To prove that $\dfrac 1 2$ is the infimum of $S$, one can use the fact (perhaps definition?) which is probably already known to you:

$$\inf(S)=\dfrac 1 2\iff \mathop{\forall}_{\varepsilon >0}\mathop{\exists}_{s\in S}\left(s<\dfrac12+\varepsilon\right)_.$$

Let $\varepsilon$ be a positive number, let $n$ be any positive natural number larger than $\dfrac{1}{4}\left(\dfrac{1}{\varepsilon}-2\right)$, let $m=1$ and let $s=\dfrac{m+n}{m+2n}$. The goal is to prove that $s<\dfrac12+\varepsilon$.

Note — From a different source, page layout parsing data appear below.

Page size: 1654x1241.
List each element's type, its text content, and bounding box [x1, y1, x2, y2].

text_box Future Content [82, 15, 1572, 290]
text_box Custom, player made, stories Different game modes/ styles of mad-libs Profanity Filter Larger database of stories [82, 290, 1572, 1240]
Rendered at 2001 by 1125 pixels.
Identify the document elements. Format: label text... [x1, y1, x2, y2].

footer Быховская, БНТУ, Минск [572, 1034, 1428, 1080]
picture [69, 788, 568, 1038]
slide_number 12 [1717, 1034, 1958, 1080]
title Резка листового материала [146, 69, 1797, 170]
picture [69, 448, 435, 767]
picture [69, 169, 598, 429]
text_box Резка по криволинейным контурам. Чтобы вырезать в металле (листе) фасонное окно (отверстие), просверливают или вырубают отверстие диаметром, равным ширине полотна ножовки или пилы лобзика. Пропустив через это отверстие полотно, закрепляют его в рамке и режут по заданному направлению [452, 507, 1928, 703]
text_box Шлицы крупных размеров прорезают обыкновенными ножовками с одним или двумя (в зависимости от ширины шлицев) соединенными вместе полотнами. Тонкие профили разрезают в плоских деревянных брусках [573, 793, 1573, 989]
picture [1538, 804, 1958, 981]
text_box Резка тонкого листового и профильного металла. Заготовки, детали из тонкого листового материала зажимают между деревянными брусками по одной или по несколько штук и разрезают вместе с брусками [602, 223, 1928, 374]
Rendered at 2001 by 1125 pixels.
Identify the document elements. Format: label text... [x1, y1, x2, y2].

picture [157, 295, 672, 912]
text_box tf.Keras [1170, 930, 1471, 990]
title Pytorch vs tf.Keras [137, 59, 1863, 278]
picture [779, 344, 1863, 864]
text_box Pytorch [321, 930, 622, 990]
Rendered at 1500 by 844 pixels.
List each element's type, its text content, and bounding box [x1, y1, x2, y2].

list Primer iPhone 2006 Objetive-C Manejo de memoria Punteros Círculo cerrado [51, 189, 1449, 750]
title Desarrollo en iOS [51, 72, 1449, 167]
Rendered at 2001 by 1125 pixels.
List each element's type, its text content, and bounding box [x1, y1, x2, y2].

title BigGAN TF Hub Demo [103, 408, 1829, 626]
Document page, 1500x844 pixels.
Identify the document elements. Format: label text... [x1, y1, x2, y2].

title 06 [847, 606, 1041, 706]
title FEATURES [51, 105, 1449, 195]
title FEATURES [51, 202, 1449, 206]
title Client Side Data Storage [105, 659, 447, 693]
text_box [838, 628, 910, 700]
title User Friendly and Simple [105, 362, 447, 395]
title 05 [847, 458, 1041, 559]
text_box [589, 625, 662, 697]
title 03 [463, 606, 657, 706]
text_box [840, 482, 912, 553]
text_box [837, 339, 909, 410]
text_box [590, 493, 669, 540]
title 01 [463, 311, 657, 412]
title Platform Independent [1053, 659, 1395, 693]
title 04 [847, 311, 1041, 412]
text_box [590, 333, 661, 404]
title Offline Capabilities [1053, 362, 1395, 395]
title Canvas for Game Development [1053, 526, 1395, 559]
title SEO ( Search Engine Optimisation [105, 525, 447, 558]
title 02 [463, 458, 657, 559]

Note that $$ \begin{align} n>\dfrac{1}{4}\left(\dfrac{1}{\varepsilon}-2\right)&\implies \dfrac{1}{\varepsilon}<4n+2\\ &\implies \dfrac{1}{4n+2}<\varepsilon\\ &\implies \dfrac{2(n+1)-(2n+1)}{4n+2}<\varepsilon\\ &\implies \dfrac{n+1}{2n+1}-\dfrac 12<\varepsilon\\ &\implies \underbrace{\dfrac{m+n}{m+2n}}_{=\large s}<\varepsilon+\dfrac 1 2 \end{align} $$

Due to how $n$ was chosen and modus ponens, it follows that $\frac 1 2$ is the infimum of $S$.
It's natural to ask why did I chose $n$ the way I did. I picked such an $n$ because I followed a similar thought process to that of Rob, but went a little deeper into the limits to find a useful $n$.

Answer 2

Since $m,n\in\mathbb{N}^\ast$, we have $$ \frac{m+n}{m+2n}-1=-\frac{n}{m+2n}\lt0\tag1 $$ and $$ \frac{m+n}{m+2n}-\frac12=\frac{m}{2m+4n}\gt0\tag2 $$ $(1)$ and $(2)$ show that $$ \frac12\lt\frac{m+n}{m+2n}\lt1\tag3 $$ Note also that $$ \begin{align} \lim_{m\to\infty}\left(\frac{m+n}{m+2n}-1\right) &=\lim_{m\to\infty}-\frac{n}{m+2n}\\ &=\lim_{m\to\infty}-\frac{\frac nm}{1+2\frac nm}\\ &=-\frac0{1+0}\\[9pt] &=0\tag4 \end{align} $$ and $$ \begin{align} \lim_{n\to\infty}\left(\frac{m+n}{m+2n}-\frac12\right) &=\lim_{n\to\infty}\frac{m}{2m+4n}\\ &=\lim_{n\to\infty}\frac{\frac mn}{2\frac mn+4}\\ &=-\frac0{2\cdot0+4}\\[9pt] &=0\tag5 \end{align} $$ $(4)$ and $(5)$ show that $\frac{m+n}{m+2n}$ can come as close to $\frac12$ and $1$ as we wish.

This means that $\frac{m+n}{m+2n}$ has no min or max on $\mathbb{N}^\ast$, but it does have an infimum of $\frac12$ and a supremum of $1$ on $\mathbb{N}^\ast$.